Matic receives Mourinho praise

24 March 2014 06:47

Jose Mourinho lauded the influence of Nemanja Matic in Chelsea's Premier League title challenge.

Matic re-joined Chelsea in January from Benfica, who he joined as a make weight in the deal which brought David Luiz to Stamford Bridge three years earlier.

Chelsea showed their faith in Mourinho's choice and had to swallow their pride to re-sign the Serbia midfielder, who teamed up with Luiz to great effect in Saturday's 6-0 defeat of Arsenal.

Matic broke up play and provided clinical passes, including for fellow January arrival Mohammed Salah to score his first Chelsea goal which completed the rout.

"It is difficult (for him) to lose the ball," Mourinho said.

"But at the same time he is not the kind of guy to play any square passes.

"He can do so and keep possession, but he can see the movement forward, look at the passing into space.

"He is very clean. He recovers a lot of balls in a clean way, he doesn't make fouls in dangerous positions.

"I like him a lot because of his stability. He is a very stable player for someone who is still so young, only 25."

The arrival of Matic for a reported fee of £21million - considerably more than his valuation when he left - was offset by the big-money departures of Kevin De Bruyne and Juan Mata.

Matic is ineligible in Europe, having represented Benfica already in the competition, so is limited to Premier League appearances, where his influence is already bearing fruit.

Chelsea scored twice in the opening seven minutes against the hapless Gunners and struck a third from the penalty spot after the visitors were reduced to 10 men.

Mourinho's critics suggest the Portuguese would usually have applied a 'handbrake' then, preserving the lead and shutting out the game.

Instead, the Blues went for the jugular, and Mourinho answered those who question his pragmatic approach with his biggest win as Chelsea boss in counterpart Arsene Wenger's 1,000th match in charge.

"I don't understand where it comes from," the former Inter Milan and Real Madrid boss added.

"If you say that my teams have a lot of clean-sheets, I say yes. But to have a lot of clean-sheets doesn't mean you are a defensive team.

"It means you defend well.

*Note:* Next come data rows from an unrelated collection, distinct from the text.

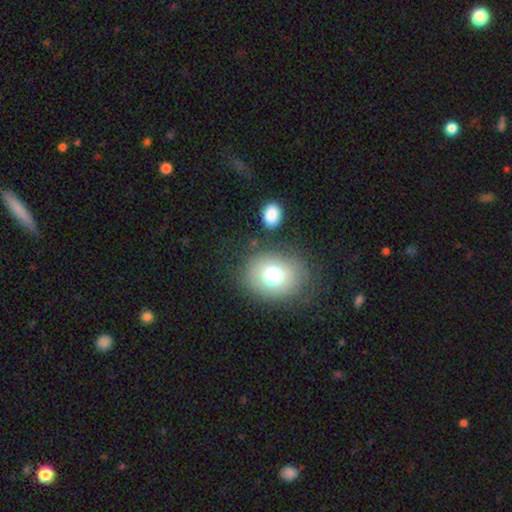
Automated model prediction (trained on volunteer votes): Q: Smooth or featured?
A: smooth (70%); runner-up: star or artifact (16%)
Q: How rounded?
A: round (57%); runner-up: in between (42%)
Q: Merging?
A: none (81%); runner-up: minor disturbance (10%)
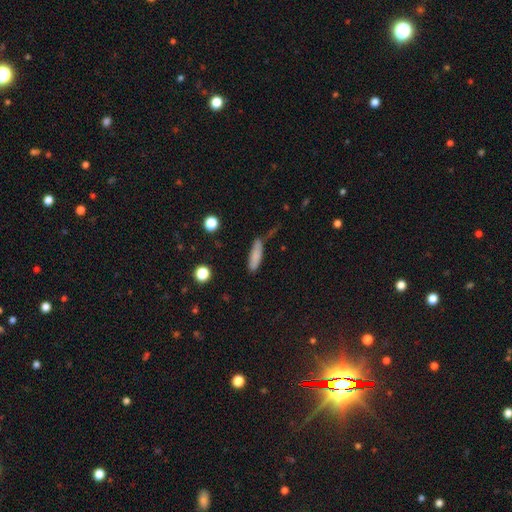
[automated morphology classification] The model was most divided on "how rounded": cigar-shaped: 61%, in between: 37%, round: 2%. More confident: smooth or featured — smooth (82%); merging — none (61%).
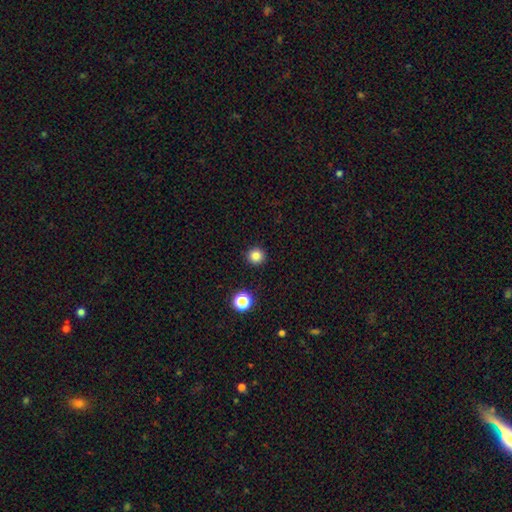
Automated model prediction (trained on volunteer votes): smooth-or-featured: smooth: 83% | star or artifact: 13% | featured or disk: 4%
  how-rounded: round: 95% | in between: 5% | cigar-shaped: 1%
  merging: none: 92% | minor disturbance: 5% | major disturbance: 2% | merger: 1%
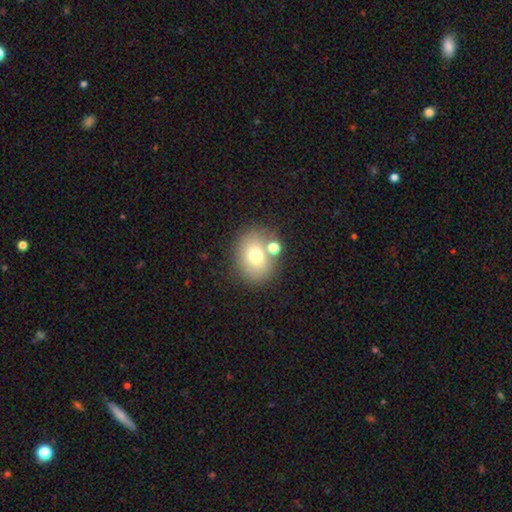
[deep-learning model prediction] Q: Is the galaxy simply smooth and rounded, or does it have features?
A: smooth — 70%.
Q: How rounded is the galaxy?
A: round — 57%.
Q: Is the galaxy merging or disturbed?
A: none — 68%.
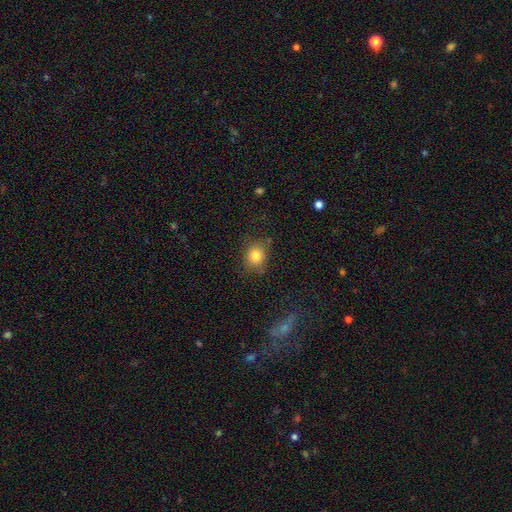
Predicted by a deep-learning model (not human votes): The model was most divided on "how rounded": round: 74%, in between: 25%, cigar-shaped: 1%. More confident: smooth or featured — smooth (81%); merging — none (79%).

My teams normally score goals.

"I have the record of goals in the Spanish League and Italian League.

"I have the record points tally in every league I was in.

"I had players winning golden boots and being top scorer in the country, even in Europe."

It all makes one wonder how Chelsea would be faring if they had a prolific goalscorer, something Mourinho hopes to add this summer.

He said: "If you can have that and add it to the good squad we have and the team we're building, it will be a plus and give us a chance to be stronger and win more matches."